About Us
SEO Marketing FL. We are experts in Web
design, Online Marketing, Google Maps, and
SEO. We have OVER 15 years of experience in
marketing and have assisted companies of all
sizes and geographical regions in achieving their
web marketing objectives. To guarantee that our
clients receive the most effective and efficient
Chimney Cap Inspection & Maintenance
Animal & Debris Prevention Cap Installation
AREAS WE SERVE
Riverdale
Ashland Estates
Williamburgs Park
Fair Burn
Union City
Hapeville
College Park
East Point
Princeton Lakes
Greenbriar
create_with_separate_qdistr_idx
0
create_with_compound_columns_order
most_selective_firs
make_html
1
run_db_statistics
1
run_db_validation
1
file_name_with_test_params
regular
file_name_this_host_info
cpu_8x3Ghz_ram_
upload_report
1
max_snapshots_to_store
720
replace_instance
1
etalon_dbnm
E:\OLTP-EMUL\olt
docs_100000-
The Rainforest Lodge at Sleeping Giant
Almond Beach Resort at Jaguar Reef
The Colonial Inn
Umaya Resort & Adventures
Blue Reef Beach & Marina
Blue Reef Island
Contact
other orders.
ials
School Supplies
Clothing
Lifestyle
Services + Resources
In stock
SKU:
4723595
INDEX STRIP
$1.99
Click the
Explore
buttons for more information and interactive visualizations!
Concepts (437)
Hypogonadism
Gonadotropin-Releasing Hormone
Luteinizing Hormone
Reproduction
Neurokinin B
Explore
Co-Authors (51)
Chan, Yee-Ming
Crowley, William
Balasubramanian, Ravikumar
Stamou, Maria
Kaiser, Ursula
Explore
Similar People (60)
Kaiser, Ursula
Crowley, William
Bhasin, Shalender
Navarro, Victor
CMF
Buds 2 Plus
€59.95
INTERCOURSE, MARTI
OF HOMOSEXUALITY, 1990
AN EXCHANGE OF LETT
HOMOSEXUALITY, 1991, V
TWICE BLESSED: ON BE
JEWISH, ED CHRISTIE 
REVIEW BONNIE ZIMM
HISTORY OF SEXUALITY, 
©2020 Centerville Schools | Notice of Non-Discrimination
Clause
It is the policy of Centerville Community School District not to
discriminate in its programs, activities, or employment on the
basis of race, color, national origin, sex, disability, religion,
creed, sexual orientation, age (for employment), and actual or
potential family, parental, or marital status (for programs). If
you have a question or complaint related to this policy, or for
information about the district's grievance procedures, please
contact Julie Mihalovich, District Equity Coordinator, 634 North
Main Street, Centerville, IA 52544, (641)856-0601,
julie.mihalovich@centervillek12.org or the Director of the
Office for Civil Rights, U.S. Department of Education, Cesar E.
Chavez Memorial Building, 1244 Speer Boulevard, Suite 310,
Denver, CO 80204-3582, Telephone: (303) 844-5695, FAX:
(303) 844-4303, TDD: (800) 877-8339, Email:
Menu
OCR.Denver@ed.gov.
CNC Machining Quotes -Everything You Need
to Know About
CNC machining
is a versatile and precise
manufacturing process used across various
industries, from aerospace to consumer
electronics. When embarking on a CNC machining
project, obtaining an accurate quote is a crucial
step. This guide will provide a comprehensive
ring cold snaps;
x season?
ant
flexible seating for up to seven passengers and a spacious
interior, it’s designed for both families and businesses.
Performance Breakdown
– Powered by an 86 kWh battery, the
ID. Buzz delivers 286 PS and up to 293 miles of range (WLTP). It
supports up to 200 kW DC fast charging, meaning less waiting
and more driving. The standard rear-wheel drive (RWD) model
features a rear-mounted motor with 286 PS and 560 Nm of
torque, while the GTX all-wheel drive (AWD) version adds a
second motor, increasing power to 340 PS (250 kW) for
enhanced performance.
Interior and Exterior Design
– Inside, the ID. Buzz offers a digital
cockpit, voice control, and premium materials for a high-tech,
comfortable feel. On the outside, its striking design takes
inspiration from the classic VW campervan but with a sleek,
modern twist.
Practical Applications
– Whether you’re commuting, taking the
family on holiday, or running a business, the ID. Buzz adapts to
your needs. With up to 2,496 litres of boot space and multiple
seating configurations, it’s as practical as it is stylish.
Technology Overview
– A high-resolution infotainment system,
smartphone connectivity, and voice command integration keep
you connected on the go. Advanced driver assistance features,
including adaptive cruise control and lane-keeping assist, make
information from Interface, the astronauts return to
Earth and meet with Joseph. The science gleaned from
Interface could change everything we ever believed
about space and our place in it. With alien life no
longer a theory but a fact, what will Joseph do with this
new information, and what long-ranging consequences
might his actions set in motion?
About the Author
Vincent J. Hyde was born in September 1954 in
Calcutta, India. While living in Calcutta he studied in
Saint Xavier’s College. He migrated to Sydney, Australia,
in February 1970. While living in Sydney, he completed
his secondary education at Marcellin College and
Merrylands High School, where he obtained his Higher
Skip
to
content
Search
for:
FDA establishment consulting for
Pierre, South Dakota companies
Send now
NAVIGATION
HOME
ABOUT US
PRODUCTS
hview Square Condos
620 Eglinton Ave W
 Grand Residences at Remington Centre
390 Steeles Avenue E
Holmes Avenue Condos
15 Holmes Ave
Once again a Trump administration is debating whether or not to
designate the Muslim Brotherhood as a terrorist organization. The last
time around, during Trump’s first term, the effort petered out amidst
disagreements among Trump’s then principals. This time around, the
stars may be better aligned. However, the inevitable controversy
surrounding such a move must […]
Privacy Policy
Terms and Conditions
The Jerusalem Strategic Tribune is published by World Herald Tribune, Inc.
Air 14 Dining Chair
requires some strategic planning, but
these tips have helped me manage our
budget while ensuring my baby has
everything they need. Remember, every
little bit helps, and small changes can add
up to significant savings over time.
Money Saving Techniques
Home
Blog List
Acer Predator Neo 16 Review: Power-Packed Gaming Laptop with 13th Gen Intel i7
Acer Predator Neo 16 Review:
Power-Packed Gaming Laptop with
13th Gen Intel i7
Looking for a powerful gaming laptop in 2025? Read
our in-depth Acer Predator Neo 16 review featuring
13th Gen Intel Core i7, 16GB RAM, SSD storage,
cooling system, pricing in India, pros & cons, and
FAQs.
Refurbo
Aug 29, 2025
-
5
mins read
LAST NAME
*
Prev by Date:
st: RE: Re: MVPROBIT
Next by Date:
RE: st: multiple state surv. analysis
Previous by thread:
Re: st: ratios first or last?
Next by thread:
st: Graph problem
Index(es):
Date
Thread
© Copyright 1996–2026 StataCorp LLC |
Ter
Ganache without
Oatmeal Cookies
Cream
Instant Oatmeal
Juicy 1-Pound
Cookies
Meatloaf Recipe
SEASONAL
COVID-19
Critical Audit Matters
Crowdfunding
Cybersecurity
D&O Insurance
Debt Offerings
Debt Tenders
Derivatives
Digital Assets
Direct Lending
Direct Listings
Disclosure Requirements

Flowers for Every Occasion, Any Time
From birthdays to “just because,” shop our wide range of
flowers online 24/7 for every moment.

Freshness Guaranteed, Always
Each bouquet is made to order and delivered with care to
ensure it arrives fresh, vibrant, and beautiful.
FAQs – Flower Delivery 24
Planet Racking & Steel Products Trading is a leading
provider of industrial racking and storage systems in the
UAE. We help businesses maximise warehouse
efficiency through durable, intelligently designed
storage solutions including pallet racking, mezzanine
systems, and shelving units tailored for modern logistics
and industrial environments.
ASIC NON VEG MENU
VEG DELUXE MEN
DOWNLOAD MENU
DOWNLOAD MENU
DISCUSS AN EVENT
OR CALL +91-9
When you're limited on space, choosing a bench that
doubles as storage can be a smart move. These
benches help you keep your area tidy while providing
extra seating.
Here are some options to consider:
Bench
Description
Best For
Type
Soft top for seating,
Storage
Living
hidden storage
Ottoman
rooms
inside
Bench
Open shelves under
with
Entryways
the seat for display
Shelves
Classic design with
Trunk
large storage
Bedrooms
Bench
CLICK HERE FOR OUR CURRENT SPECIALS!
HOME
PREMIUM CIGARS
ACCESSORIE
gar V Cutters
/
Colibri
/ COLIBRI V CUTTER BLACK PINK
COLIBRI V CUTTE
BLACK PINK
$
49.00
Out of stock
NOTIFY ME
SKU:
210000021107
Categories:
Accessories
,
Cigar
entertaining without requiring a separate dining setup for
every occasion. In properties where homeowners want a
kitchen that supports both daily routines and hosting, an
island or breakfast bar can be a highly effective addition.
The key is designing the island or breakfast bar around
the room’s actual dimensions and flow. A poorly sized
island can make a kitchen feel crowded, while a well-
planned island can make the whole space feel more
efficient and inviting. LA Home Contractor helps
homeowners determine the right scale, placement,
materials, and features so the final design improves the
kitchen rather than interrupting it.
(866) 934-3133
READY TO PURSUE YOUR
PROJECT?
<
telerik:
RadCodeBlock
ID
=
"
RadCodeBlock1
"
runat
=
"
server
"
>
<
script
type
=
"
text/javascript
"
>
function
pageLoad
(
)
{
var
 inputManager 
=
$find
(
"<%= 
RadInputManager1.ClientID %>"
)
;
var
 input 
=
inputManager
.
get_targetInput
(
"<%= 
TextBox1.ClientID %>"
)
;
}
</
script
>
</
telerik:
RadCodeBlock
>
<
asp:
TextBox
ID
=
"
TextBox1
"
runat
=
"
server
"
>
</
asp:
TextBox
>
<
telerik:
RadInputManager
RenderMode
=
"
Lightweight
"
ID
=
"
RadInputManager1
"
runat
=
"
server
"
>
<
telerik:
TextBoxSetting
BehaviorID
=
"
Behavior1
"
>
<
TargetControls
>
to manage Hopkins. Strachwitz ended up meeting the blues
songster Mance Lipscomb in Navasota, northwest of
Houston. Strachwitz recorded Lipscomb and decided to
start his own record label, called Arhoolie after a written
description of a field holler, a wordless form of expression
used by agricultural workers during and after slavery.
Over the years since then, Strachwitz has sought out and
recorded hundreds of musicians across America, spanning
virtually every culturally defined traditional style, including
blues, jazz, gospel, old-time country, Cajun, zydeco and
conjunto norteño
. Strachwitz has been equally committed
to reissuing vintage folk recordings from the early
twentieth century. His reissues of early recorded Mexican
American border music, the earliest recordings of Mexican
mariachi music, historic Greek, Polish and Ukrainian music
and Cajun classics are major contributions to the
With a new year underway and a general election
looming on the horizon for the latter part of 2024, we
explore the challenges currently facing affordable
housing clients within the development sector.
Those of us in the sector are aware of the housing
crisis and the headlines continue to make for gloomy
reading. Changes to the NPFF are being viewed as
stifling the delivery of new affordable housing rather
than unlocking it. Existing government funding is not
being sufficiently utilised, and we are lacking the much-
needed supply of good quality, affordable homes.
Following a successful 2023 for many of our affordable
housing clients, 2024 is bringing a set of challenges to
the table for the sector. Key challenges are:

▶ [PROBLEM TO WORK ON]:
Reproduce the rows above from their very first line down to the line containing "College Park". Include both of those lines.

▶ [TASK RESULT]:
About Us
SEO Marketing FL. We are experts in Web
design, Online Marketing, Google Maps, and
SEO. We have OVER 15 years of experience in
marketing and have assisted companies of all
sizes and geographical regions in achieving their
web marketing objectives. To guarantee that our
clients receive the most effective and efficient
Chimney Cap Inspection & Maintenance
Animal & Debris Prevention Cap Installation
AREAS WE SERVE
Riverdale
Ashland Estates
Williamburgs Park
Fair Burn
Union City
Hapeville
College Park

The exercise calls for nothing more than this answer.